▸ **Rendered images with source text**:
BEGIN
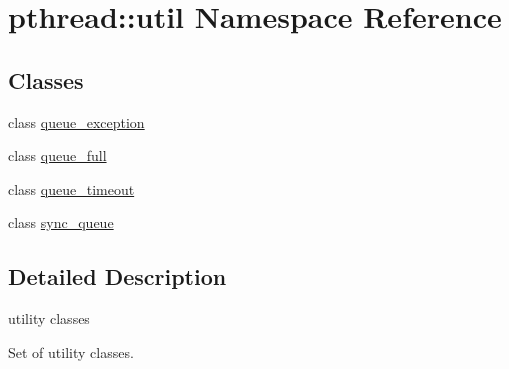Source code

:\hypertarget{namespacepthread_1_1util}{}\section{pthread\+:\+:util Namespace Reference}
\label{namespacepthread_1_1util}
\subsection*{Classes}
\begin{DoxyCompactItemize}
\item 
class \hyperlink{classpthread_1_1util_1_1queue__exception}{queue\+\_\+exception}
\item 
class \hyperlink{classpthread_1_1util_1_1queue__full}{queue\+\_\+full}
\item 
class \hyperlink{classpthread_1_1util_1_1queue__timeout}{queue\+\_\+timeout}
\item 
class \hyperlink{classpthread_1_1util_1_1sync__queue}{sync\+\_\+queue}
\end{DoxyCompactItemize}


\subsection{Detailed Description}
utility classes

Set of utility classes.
END
BEGIN
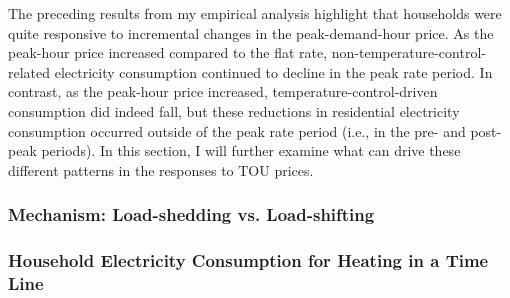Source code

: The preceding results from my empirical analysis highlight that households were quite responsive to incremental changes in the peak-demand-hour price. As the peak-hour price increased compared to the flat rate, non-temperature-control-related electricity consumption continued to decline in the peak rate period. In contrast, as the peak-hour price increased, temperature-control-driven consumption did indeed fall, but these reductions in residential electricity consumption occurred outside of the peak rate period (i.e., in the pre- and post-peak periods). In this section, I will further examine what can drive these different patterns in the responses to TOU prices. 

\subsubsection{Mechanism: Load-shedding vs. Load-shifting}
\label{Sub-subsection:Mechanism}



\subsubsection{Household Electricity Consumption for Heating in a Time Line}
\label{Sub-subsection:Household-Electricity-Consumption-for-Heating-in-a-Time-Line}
END
▸ **PROBLEM**:
The number alone, please: how many lines in the data contain the string "queue"?

▸ **RESULT FOR THIS EXERCISE**:
4